Il Sindaco di Pozzuoli Vincenzo Figliolia

RICEVIAMO E PUBBLICHIAMO– la lettera del Sindaco di Pozzuoli Vincenzo Figliolia in risposta ad alcune osservazioni fatte da un nostro lettore su temi trattati dal primo cittadino nel messaggio di fine anno  (clicca sul testo sottolineato per guardare il video) inviato alla città attraverso il canale Web Tv di “Cronaca Flegrea”.

 

LA LETTERA – Egregio Direttore, chiedo ospitalità a “Cronaca Flegrea” per rispondere, sia pure a distanza di tempo, alle osservazioni fatte dal signor Antonio B. al messaggio di fine anno che ho rivolto alla cittadinanza attraverso il vostro canale web.
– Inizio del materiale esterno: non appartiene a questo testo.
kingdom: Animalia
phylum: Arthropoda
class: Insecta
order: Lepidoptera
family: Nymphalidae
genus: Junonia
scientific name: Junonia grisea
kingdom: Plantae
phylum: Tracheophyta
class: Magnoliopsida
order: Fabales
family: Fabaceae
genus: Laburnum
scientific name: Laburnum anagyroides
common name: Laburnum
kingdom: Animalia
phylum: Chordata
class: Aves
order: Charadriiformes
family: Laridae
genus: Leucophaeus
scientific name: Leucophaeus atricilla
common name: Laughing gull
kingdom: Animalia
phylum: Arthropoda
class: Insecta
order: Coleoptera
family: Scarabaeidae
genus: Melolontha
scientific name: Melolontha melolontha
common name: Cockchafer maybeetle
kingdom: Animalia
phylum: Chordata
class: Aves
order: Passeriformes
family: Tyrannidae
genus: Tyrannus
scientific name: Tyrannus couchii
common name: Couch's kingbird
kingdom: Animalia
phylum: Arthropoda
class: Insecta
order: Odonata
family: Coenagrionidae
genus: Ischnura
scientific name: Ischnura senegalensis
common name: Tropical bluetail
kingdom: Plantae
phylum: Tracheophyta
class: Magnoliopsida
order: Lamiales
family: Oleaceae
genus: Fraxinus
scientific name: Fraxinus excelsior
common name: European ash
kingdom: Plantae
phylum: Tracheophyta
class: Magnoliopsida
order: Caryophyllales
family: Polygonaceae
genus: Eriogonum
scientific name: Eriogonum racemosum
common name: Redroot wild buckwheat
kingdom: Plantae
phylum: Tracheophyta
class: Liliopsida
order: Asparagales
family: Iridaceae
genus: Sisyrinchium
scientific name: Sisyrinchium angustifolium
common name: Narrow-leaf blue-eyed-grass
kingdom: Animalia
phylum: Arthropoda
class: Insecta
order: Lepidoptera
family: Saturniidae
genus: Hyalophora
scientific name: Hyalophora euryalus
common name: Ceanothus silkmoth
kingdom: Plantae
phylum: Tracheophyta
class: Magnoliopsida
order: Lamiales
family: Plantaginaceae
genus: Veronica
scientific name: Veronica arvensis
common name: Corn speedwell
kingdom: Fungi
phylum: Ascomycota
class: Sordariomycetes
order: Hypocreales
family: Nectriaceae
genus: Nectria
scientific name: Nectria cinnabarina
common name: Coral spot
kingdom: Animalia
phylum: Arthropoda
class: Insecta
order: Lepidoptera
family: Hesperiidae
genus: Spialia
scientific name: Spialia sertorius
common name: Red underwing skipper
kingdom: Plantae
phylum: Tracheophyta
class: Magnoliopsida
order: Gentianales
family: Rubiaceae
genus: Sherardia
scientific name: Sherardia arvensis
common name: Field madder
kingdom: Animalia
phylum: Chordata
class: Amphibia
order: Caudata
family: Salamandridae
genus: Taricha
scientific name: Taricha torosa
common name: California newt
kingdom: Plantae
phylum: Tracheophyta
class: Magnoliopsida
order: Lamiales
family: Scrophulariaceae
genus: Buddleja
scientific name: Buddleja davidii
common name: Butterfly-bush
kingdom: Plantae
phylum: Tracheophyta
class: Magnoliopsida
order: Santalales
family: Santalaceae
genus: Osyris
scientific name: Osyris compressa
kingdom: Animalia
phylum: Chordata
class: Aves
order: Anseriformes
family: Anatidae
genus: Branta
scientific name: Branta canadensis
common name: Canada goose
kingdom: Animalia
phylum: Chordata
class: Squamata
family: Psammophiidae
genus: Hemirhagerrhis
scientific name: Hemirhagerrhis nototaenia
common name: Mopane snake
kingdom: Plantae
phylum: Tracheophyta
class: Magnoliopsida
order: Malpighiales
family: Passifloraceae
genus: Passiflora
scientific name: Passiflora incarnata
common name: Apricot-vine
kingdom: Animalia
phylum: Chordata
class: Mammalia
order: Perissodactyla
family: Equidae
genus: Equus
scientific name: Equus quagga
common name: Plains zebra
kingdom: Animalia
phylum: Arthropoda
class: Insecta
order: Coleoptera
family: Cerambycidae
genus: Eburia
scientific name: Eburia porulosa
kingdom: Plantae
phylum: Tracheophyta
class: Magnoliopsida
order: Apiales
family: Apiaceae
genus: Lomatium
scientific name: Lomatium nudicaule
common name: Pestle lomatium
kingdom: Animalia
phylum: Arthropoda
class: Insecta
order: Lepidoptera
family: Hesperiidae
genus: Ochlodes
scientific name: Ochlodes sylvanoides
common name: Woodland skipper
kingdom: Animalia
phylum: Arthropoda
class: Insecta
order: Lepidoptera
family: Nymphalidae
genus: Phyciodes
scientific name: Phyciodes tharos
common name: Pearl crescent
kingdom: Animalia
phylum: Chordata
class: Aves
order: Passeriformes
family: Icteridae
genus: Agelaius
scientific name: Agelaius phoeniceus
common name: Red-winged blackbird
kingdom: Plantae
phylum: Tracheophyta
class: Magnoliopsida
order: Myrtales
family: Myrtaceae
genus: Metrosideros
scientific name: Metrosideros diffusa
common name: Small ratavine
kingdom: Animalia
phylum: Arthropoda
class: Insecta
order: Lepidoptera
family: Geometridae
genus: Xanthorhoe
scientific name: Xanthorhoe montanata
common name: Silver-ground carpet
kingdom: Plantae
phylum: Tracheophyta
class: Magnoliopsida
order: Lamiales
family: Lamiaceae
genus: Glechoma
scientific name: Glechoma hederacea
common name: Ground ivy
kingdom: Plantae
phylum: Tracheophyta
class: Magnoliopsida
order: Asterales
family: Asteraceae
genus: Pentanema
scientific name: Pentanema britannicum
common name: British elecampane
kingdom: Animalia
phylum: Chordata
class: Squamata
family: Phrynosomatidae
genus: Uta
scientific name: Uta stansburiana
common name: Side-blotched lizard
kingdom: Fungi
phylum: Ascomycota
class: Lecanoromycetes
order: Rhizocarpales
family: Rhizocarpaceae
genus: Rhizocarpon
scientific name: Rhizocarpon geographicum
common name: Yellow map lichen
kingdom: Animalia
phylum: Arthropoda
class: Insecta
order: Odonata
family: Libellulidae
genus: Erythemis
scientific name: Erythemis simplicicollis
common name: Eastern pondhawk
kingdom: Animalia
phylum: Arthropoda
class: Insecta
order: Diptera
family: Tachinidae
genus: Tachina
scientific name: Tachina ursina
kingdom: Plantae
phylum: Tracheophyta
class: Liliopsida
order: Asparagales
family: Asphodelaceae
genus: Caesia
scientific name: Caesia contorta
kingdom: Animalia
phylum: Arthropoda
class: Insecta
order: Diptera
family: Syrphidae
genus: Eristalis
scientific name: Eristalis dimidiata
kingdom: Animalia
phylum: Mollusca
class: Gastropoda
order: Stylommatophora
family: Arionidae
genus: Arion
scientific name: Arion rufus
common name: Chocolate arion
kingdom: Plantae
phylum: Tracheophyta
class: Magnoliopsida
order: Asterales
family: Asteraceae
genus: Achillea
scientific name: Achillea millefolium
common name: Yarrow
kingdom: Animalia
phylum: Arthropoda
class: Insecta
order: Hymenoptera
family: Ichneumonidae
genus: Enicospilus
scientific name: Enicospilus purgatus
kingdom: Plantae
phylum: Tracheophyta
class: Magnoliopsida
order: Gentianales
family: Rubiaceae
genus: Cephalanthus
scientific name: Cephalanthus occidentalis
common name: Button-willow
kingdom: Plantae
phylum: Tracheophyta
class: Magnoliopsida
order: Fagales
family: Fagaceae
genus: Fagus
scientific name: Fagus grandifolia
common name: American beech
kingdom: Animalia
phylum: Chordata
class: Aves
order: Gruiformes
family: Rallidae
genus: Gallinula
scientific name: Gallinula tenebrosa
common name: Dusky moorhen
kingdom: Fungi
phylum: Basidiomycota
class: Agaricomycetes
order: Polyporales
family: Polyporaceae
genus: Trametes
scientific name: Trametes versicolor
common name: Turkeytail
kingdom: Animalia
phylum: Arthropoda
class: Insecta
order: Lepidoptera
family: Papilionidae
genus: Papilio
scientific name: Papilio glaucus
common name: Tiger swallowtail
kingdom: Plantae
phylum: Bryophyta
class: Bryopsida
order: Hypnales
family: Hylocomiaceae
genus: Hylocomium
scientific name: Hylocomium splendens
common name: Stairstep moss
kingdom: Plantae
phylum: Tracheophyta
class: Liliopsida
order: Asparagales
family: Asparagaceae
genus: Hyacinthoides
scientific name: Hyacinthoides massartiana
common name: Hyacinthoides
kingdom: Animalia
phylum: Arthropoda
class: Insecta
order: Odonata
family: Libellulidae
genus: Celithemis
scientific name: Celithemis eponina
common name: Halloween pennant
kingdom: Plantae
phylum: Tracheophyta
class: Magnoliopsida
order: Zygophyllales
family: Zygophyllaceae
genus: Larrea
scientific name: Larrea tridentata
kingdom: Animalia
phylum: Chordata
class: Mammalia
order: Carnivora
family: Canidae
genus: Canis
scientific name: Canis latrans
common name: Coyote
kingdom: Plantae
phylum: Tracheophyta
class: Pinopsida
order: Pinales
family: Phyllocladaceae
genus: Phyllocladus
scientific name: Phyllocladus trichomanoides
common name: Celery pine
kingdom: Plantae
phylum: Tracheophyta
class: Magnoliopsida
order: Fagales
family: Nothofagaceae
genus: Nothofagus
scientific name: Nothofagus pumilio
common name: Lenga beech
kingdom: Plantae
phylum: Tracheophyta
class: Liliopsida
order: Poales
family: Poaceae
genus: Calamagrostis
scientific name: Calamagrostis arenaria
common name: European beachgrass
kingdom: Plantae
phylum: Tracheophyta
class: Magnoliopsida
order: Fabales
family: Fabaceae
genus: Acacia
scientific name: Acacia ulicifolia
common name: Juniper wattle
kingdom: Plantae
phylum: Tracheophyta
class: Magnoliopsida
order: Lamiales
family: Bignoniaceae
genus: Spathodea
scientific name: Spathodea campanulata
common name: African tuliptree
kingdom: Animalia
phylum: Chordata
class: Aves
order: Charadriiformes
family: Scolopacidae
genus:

Gli argomenti   trattati dal lettore nella lettera da voi pubblicata col titolo “Alcune cose sono condivisibili, altre poco convincenti”  (clicca sul testo sottolineato per leggere la lettera) restano comunque di attuale interesse. In primo luogo il signor Antonio sostiene che l’approdo di navi a Pozzuoli aggraverebbe la già critica condizione del nostro mare.

 

Vorrei precisare che non si tratterebbe di grandi navi ma di navi medie che porterebbero comunque nella nostra città un bel numero di visitatori. Tale afflusso di visitatori, al di là del contesto economico territoriale che trarrebbe da esso sicuramente non pochi benefici, rappresenterebbe un notevole veicolo di promozione territoriale per l’immane patrimonio storico-archeologico e paesaggistico di cui la città è ricca e sarebbe un’occasione per apportare, attraverso la collaborazione con le società operanti nel settore e l’Ufficio Circondariale Marittimo, miglioramenti alle infrastrutture portuali.

 

Per quanto concerne invece la situazione degli scarichi fognari a Via Napoli e il degrado del depuratore di Cuma, è bene precisare che l’attuale Amministrazione sta riservando a queste problematiche la massima attenzione. La rete fognaria è costantemente monitorata da questo Ente e sarà presto oggetto di importanti interventi di adeguamento e ristrutturazione e saranno, inoltre, realizzate nuovi tronchi fognari per insediamenti abitativi ancora sprovvisti.

 

Lo scarico fognario presente in Via Napoli, a cui fa riferimento il signor Antonio, riguarda un troppo pieno/emergenza del collettore di Napoli, ovvero uno scarico in acque superficiali che è stato realizzato ai primi del ‘900 dal Comune di Napoli, per il quale è stata di recente sollecitata l’amministrazione comunale competente a provvedere all’immediata messa in sicurezza dello stesso.

 

Per il depuratore di Cuma, inoltre, sono stati previsti interventi tesi al ripristino della funzionalità di tutte le unità di trattamento esistenti nell’impianto e la cui realizzazione è condizionata alla copertura finanziaria da parte della Regione Campania. Sempre in riferimento al depuratore è in corso l’ammodernamento e la realizzazione di un ulteriore opera per lo stoccaggio di fanghi disidratati.

 

Infine è in corso la progettazione esecutiva dei lavori relativi all’ammodernamento e ristrutturazione della stazione di sollevamento sottostante al Rione Terra che è oggetto di finanziamento da parte dell’assessorato all’Ambiente della Regione Campania, dove la stessa Regione ha individuato, quale soggetto attuatore, la SOGESID. Come si può vedere, le attività poste in essere vanno tutte in un’unica direzione, ovvero salvaguardare la risorsa mare, le cui potenzialità rappresentano un volano per l’economia cittadina.